Vou ao lançamento do livro do Sugar Gay Leonard, o Guilherme Junqueira, premido pela necessidade de economizar. Não sei se me comoverei a comprar o livro. Chego e encontro o Sugar e amigos na entrada do Teatro Cemitério. São poucos amigos, mas amigos. O Sugar está com os livros à mostra. Pego um deles e o folheio mas não me decido. Ficará para depois.
Aí começa a leitura desse que é o último conto do livrinho. Sou pego desprevenido. Não sabia que haveria leitura. Não queria perder os curtas no Cine Parlapas, nos Parlapatões, às 23h, por isso nem sabia se conseguiria ficar até o fim. Mas fico. Respondo pela filmagem, um ou outro enquadramento mais focado, e por aí vai.
Fazem a leitura o Fernando Fecchio, a Lara Giordana, o próprio Sugar (com as rubricas) e o Pablo (Perosa).
A trama gira em torno de um sujeito, pintor, que convive com Celine, uma atriz. Convive em termos, pois desde já somos defrontados face à realidade: ela está morta. Mas ela invade sua vida. Aparece diante dele e o coloca em questão. Surgem os sonhos que a envolviam, os sonhos que envolvem o próprio sujeito, as perspectivas de gente como eles diante de uma cidade ruidosa e cruel. Uma certa Rua Augusta.
O texto é agil e - embora alguns reclamem que ele seja cheio de bifes que criam algo de inverossímil dos diálogos - bem interessante. Algumas sacadas - em reflexões - chamam-me a atenção, quase sempre tiradas em torno da mitologia urbana e artística de que todos nós, queiramos ou não, nos deixamos embebedar.

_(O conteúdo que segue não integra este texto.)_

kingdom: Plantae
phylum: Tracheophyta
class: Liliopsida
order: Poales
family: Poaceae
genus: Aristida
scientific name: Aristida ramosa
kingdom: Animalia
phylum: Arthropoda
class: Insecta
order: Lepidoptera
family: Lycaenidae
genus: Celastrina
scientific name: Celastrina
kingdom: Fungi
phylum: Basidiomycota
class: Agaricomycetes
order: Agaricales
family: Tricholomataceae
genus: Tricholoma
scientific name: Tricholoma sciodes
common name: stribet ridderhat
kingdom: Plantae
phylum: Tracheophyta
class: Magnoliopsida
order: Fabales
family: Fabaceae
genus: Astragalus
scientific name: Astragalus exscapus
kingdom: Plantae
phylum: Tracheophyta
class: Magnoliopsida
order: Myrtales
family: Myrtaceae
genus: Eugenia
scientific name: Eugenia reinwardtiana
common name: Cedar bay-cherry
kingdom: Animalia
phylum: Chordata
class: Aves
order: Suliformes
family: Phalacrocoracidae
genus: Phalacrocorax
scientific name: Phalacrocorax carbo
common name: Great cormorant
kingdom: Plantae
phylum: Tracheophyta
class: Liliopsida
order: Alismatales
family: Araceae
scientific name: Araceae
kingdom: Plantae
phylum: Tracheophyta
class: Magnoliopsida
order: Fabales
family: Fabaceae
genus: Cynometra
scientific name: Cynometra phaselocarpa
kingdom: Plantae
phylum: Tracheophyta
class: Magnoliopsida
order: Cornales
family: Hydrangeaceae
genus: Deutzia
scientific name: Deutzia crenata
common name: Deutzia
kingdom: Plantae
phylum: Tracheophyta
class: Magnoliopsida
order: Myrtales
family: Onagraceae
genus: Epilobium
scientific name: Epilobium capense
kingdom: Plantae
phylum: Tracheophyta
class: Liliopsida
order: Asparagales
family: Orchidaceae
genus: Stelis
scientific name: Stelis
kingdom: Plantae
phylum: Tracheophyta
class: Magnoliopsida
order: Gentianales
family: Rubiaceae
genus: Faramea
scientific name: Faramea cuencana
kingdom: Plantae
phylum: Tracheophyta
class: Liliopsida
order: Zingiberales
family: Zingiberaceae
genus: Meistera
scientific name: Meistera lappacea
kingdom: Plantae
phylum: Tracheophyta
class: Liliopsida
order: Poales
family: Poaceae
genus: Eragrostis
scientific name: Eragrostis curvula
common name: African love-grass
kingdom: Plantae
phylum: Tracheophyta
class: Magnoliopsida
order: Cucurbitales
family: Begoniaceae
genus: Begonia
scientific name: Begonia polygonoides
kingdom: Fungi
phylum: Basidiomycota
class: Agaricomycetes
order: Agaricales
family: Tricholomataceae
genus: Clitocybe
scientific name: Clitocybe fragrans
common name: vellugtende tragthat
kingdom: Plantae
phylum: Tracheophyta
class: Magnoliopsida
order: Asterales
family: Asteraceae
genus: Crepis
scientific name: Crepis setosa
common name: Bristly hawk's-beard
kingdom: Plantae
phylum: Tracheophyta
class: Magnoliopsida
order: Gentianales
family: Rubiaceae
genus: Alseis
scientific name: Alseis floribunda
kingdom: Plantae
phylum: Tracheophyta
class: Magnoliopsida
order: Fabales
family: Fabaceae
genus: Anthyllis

A primeira parte da peça, a maior, consiste no intrincado relacionamento entre o sujeito e Celine. As duas cenas restantes recolocam Celine no tempo, com sua morte, inclusive, e ao final entramos naquilo que se pode retirar da despedida das duas personagens. Um carinho potente que leva a amizade a um outro nível, e que nos faz enlevar de certo saudosismo emotivo.
Gosto da leitura e compro o livro. O Sugar faz dedicatória com suas "canetas" (falta-me a palavra) coloridas e dá tempo de chegar nos Parlapas. Irei ler a peça agora, e daí tiro minha impressão. Mas a leitura mostrou a existência de uma dramaturgia que, se não é potente, é interessante nesse afundar na cidade que Sugar tão bem representa.